The house on the farm that wasn’t a farm had the cold feel and smell that uninhabited houses have, like faded memories of people, their presence gone stale and uncertain. JJ thought of that town in Japan where the earthquake caused the reactor to melt down, breakfast bowls still on tables and backpacks still in neat circles on classroom carpets. He turned on the heat to move some molecules and get rid of the chill. They had gone to the bank on the way over. In all his accounts, not counting the value of the farm and the ranch, he had just over $1100 to his name. He was…what’s the term? Illiquid? Yes. He was illiquid and reliant on the ranch rent of an equally poor and unreliable brother and sister in Colorado.
“Hey,” Lila said. “We’re going to be all right.”
“Really,” she said. “We’ll go back to work.”
They walked together through the rooms of the house. The last people who lived here were Lila and Carl, who were caretaking. And taking care of each other. A tiny ember inside that he was not even aware of glowed suddenly and started to smolder. The resentment, kept at bay by motion and drama, now flamed up.
“Don’t,” Lila said.
“He hasn’t even called.”
JJ knew this was true, but the resentment was flaring and consuming the oxygen of his reason. He tried to stifle it for fear of letting the blaze get out of control. Too late…

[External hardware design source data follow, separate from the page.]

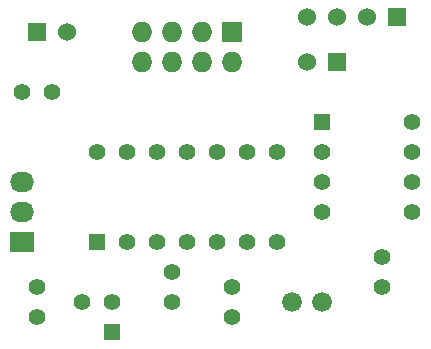
<source format=gbs>
%FSLAX34Y34*%
G04 Gerber Fmt 3.4, Leading zero omitted, Abs format*
G04 (created by PCBNEW (2014-02-15 BZR 4699)-product) date Sat 08 Mar 2014 11:33:38 PM EST*
%MOIN*%
G01*
G70*
G90*
G04 APERTURE LIST*
%ADD10C,0.005906*%
%ADD11R,0.055000X0.055000*%
%ADD12C,0.055000*%
%ADD13R,0.080000X0.068000*%
%ADD14O,0.080000X0.068000*%
%ADD15R,0.068000X0.068000*%
%ADD16O,0.068000X0.068000*%
%ADD17R,0.060000X0.060000*%
%ADD18C,0.060000*%
%ADD19C,0.066000*%
G04 APERTURE END LIST*
G54D10*
G54D11*
X30500Y-52500D03*
G54D12*
X31500Y-52500D03*
X32500Y-52500D03*
X33500Y-52500D03*
X34500Y-52500D03*
X35500Y-52500D03*
X36500Y-52500D03*
X36500Y-49500D03*
X35500Y-49500D03*
X34500Y-49500D03*
X33500Y-49500D03*
X32500Y-49500D03*
X31500Y-49500D03*
X30500Y-49500D03*
G54D13*
X28000Y-52500D03*
G54D14*
X28000Y-51500D03*
X28000Y-50500D03*
G54D15*
X35000Y-45500D03*
G54D16*
X34000Y-45500D03*
X33000Y-45500D03*
X32000Y-45500D03*
X32000Y-46500D03*
X33000Y-46500D03*
X34000Y-46500D03*
X35000Y-46500D03*
G54D12*
X29000Y-47500D03*
X28000Y-47500D03*
G54D11*
X31000Y-55500D03*
G54D12*
X31000Y-54500D03*
X30000Y-54500D03*
X35000Y-54000D03*
X35000Y-55000D03*
X28500Y-54000D03*
X28500Y-55000D03*
X33000Y-54500D03*
X33000Y-53500D03*
X40000Y-53000D03*
X40000Y-54000D03*
G54D17*
X40500Y-45000D03*
G54D18*
X39500Y-45000D03*
X38500Y-45000D03*
X37500Y-45000D03*
G54D17*
X38500Y-46500D03*
G54D18*
X37500Y-46500D03*
G54D17*
X28500Y-45500D03*
G54D18*
X29500Y-45500D03*
G54D19*
X38000Y-54500D03*
X37000Y-54500D03*
G54D11*
X38000Y-48500D03*
G54D12*
X38000Y-49500D03*
X38000Y-50500D03*
X38000Y-51500D03*
X41000Y-51500D03*
X41000Y-50500D03*
X41000Y-49500D03*
X41000Y-48500D03*
M02*

</source>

They drove him away. They drove him out to Colorado where he got drunk and blew the rest of his money. She came to rescue him and tricked him into declaring love. He was dimly aware that he was being consumed by a lie of his disease and he know that he had to do something. He turned away and looked out the kitchen window.
The old view. The barn and the hill sloping down behind. The steeples and water tower in town, visible because the leaves were mostly down. The moodiness of the fall. It reminded him of the previous falls, disappointments, false starts and…rebirths?
“I have to make a call,” he said.
He walked out the door to the porch and dialed the number. Two rings. Three rings. A mixture of relief and despair. He had tried.
“Marty, it’s Jason. From the meeting.”
“Hey, what’s going on?”
And JJ shared the resentment. How Lila, who he loved, and Carl, his best friend from forever had shacked up when JJ got erratic, drunk and angry. How he couldn’t forget it and how it was consuming him. How he loved Lila. Yes, he had told her. But how could they be together with this this…thing, between them. It all came pouring out of him, spilling over like water in an overfilled vessel when it actually raises above the brim before spilling and flooding a table and floor.
“Listen,” Marty said. “Get down on your knees, right where you are. Right now.”
“Are you on your knees?”
“You mean while we’re on the phone?”
“Yes. Right now.”
JJ looked in the window to see if Lila was watching. He couldn’t see her so he got down on his knees.
“I’m down,” JJ said.
“Good. Now repeat after me. God, I don’t know what the fuck I’m doing.”
“God,” JJ said. “I don’t know what the fuck I’m doing.”
“I don’t even know if you’re real or not.”
JJ repeated, “I don’t even know if you’re real or not.”
“But please help me not to drink today. I beg you to help me not to drink today.”
JJ repeated it.
“Good,” Marty said. “Now go inside, hug your girl and tell her you’ll see her after the 6:00 meeting.”
“You’ll be there?”
“You bet. I’ll see you there.”
“Ok, thanks.” JJ got off his knees and went inside to hug his girl.